Lee lives in northern Vermont with his third wife. He is also a regular on Melnick in the Afternoon with Mitch Melnick at TSN 690 sports radio in Montreal in a segment called “Answers from Space”. In 2007, Lee was featured in High Times, a counterculture, pro-marijuana magazine. He also makes frequent appearances on Sports Overnight America, a nationally syndicated radio program hosted by Gerrie Burke (a long time friend) out of San Francisco.
He is also a regular coach/pro at the annual Red Sox Baseball Fantasy Camp run by the Red Sox Organization in Florida at the team’s Spring Training Facility.
Lee was inducted into the Baseball Reliquary’s Shrine of the Eternals in 2000.
Lee recently released his own wine label, “Spaceman Red” wine, a California syrah, cabernet and petite sirah blend, produced with winemaker friend Geoff Whitman, and distributed in Massachusetts, Rhode Island, Vermont, Maine, and New Hampshire.
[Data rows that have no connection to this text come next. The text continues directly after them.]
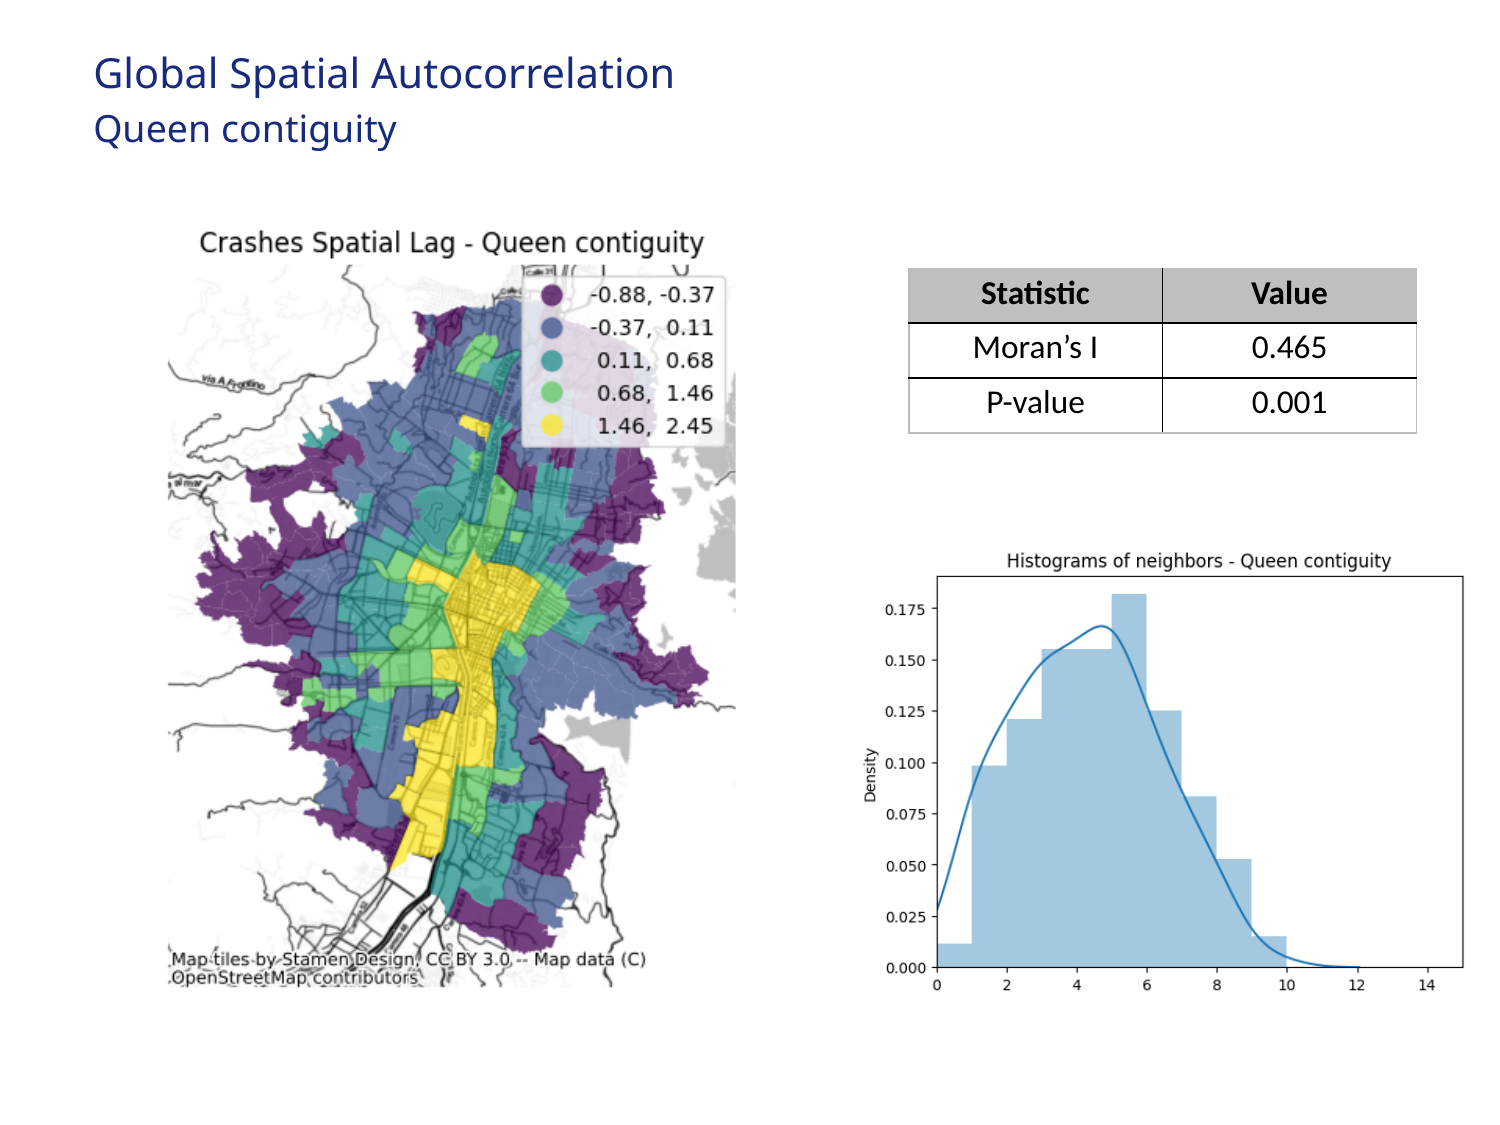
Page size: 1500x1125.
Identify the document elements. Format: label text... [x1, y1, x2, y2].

table_cell 0.465 [1163, 324, 1416, 377]
picture [55, 214, 751, 1003]
table_header Value [1163, 269, 1416, 322]
picture [853, 541, 1472, 1003]
table_cell P-value [910, 379, 1162, 432]
table_header Statistic [910, 269, 1162, 322]
text_box Queen contiguity [78, 94, 1163, 160]
table_cell Moran’s I [910, 324, 1162, 377]
table_cell 0.001 [1163, 379, 1416, 432]
text_box Global Spatial Autocorrelation [78, 39, 1163, 94]
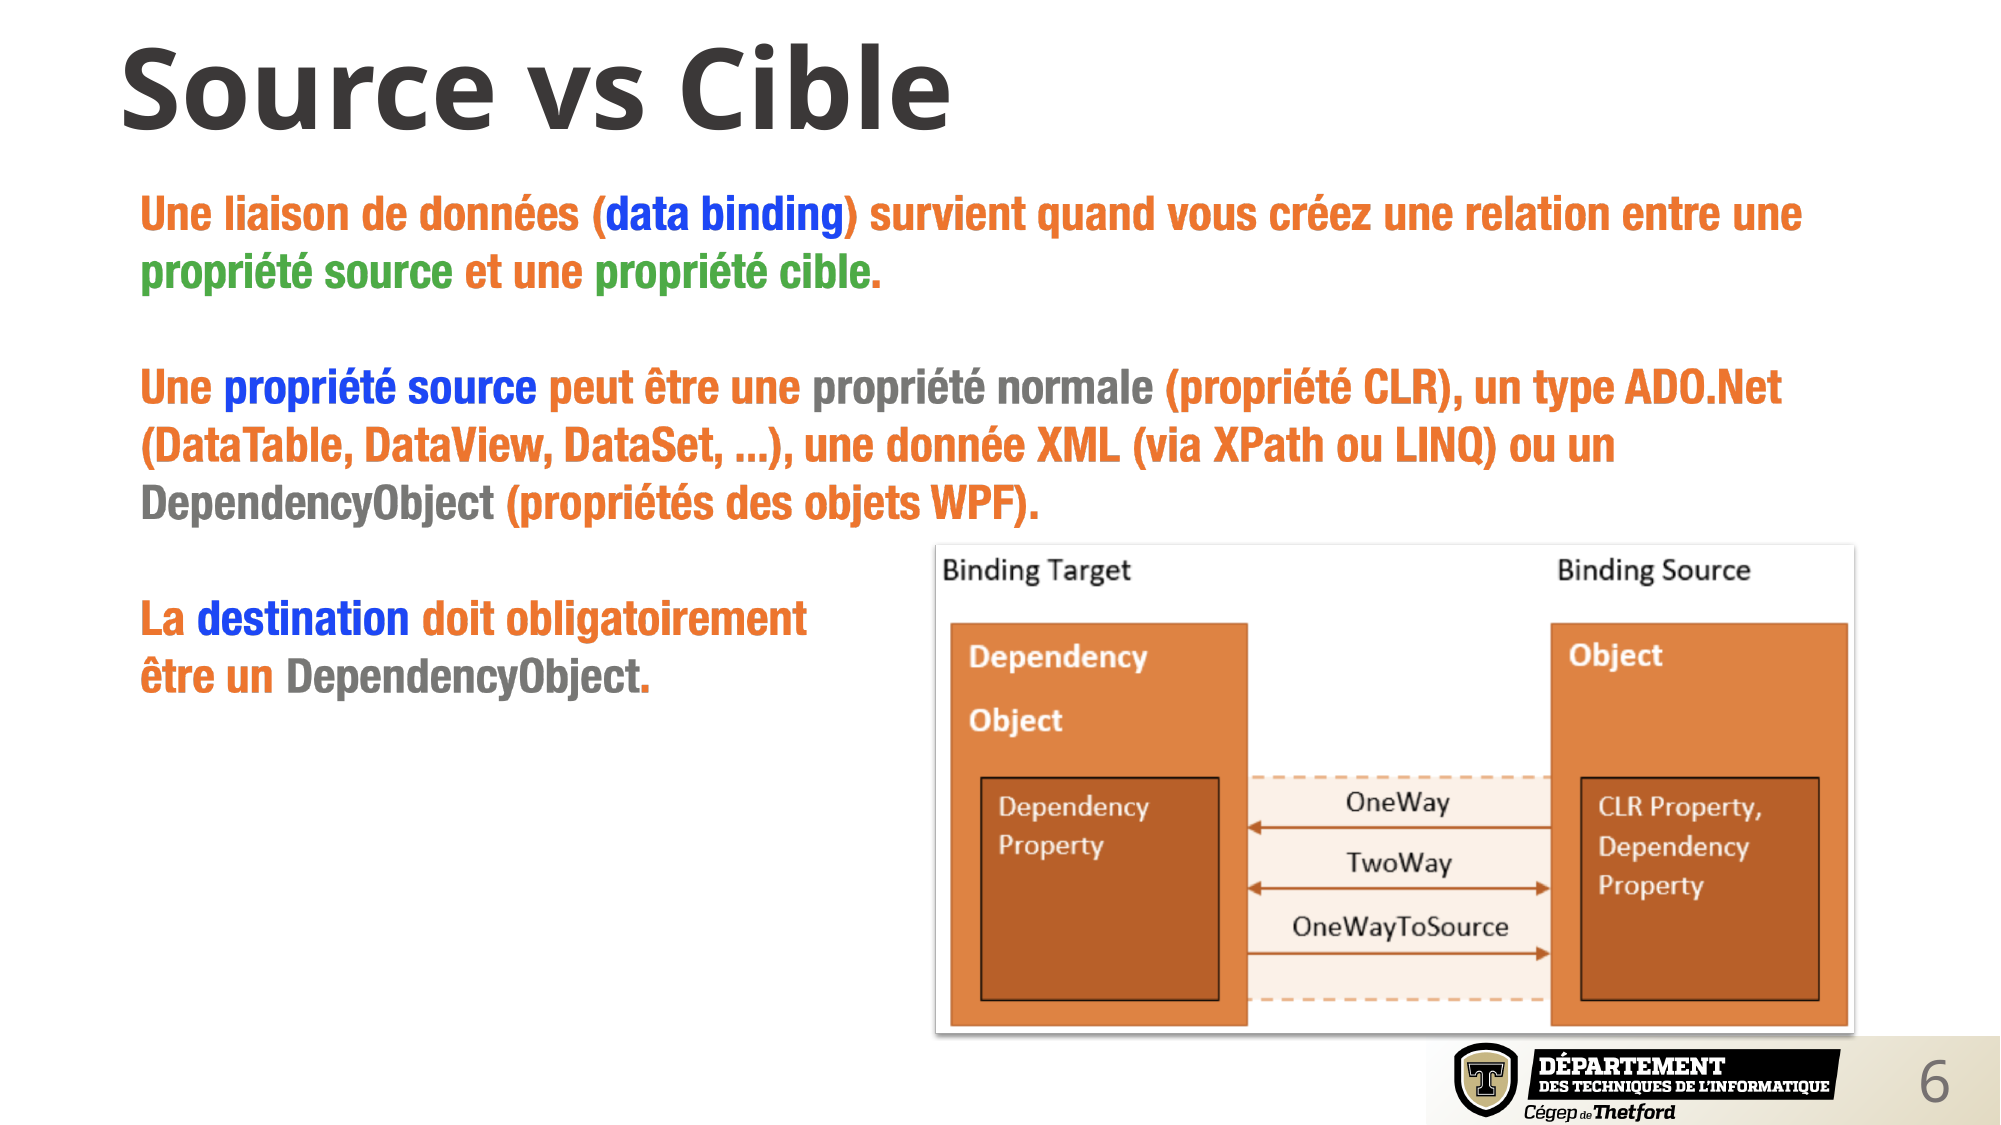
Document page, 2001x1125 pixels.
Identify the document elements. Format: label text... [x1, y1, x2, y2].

title Source vs Cible [104, 0, 2000, 187]
picture [104, 177, 1870, 1125]
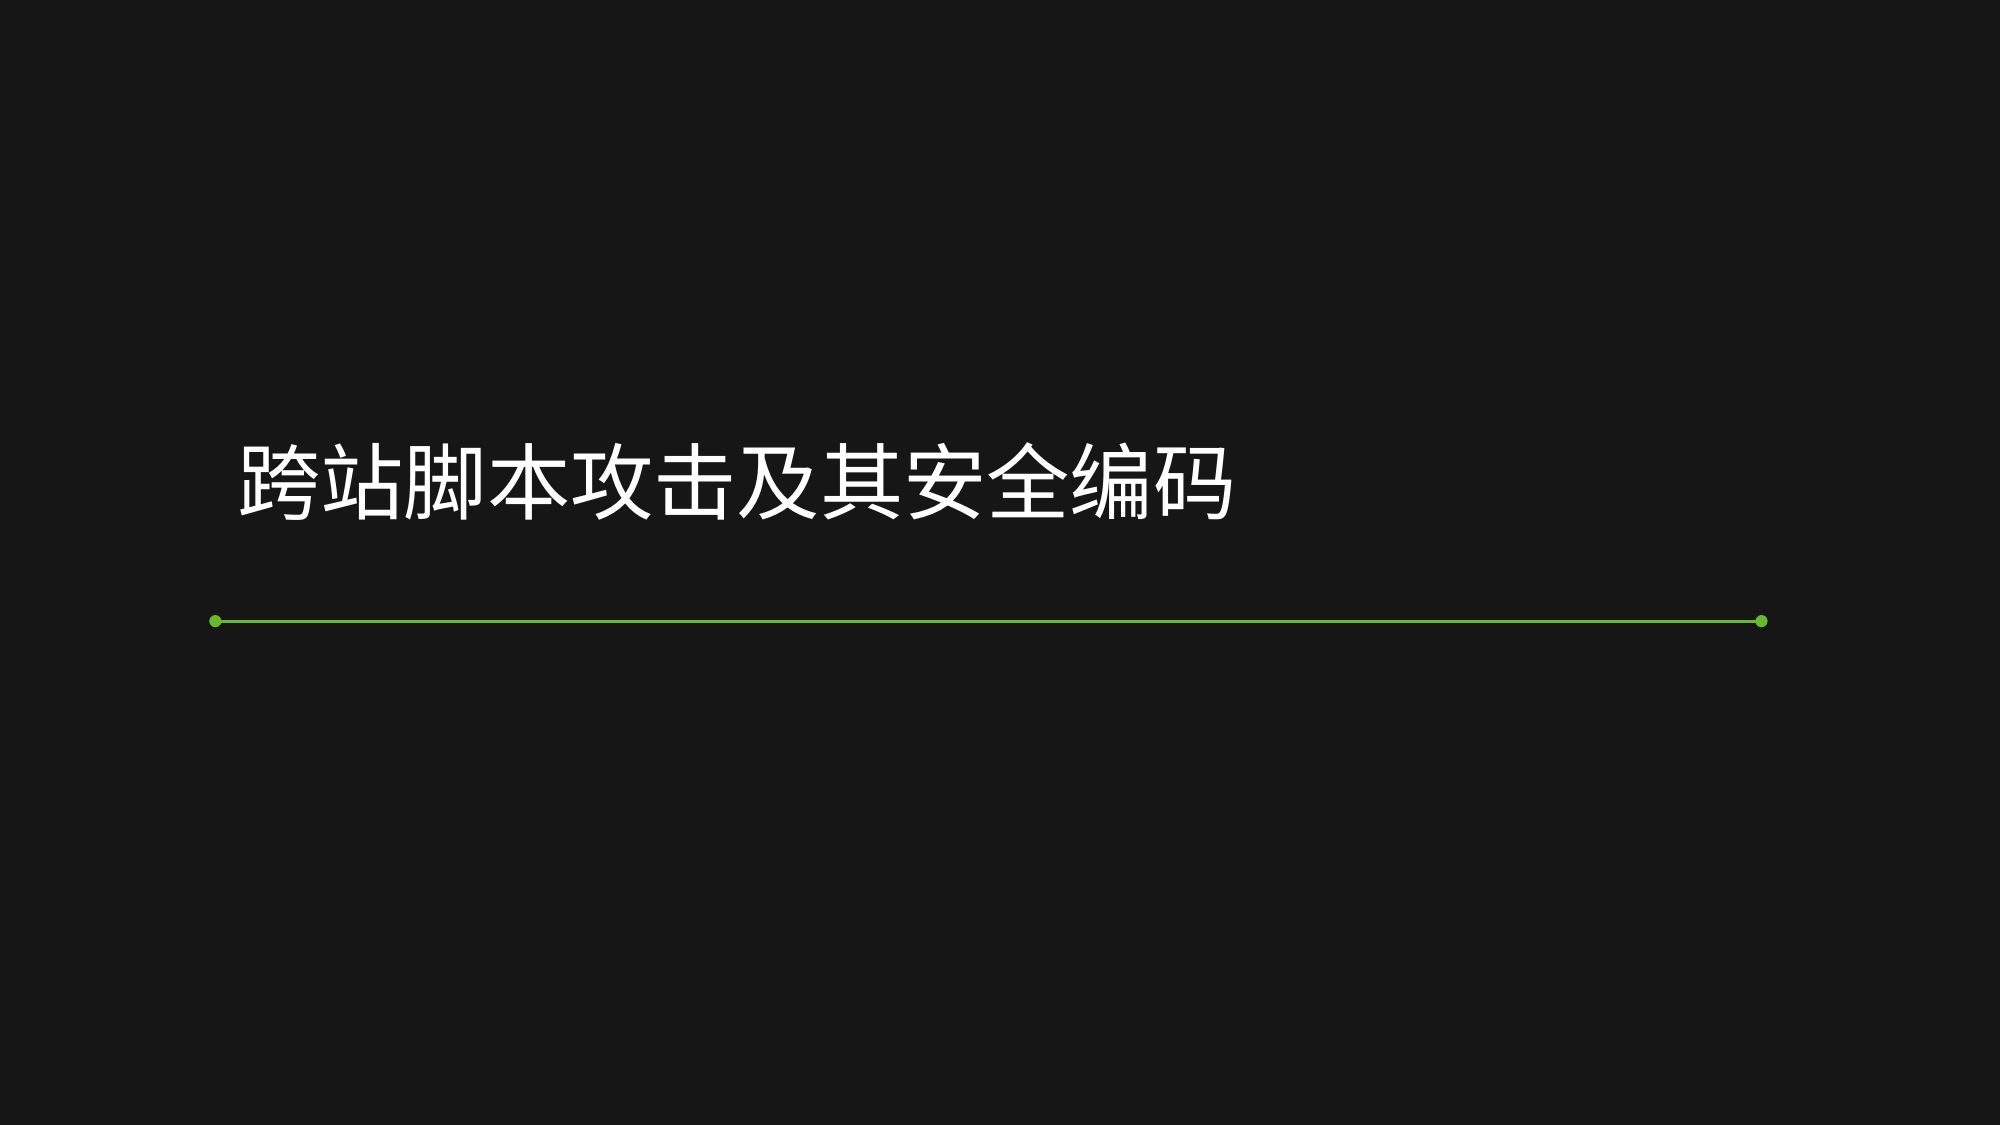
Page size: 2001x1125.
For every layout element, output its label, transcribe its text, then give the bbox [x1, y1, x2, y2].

title 跨站脚本攻击及其安全编码 [222, 378, 1762, 596]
In 2004, he released a beer in partnership with Vermont’s Magic Hat Brewing Company. Called Spaceman Ale, it is no longer in production.
Spaceman: A Baseball Odyssey
In 2003, filmmakers Brett Rapkin and Josh Dixon joined Lee on a barnstorming trip to Cuba, gathering footage for the documentary film Spaceman: A Baseball Odyssey. The film premiered at the 2006 SILVERDOCS AFI/Discovery Channel Documentary Festival and later on the New England Sports Network and MLB Network. It is distributed across North America by Hart Sharp Video.
Spaceman (2016 film)
Spaceman is a biographical film about Lee written and directed by Brett Rapkin and starring Josh Duhamel as Lee.
In 1988, Lee was the Rhinoceros Party presidential candidate running on a platform of bulldozing the Rocky Mountains so Alberta could receive a few extra minutes of sunlight and banning guns and butter. His slogan was “No guns, no butter. Both can kill.”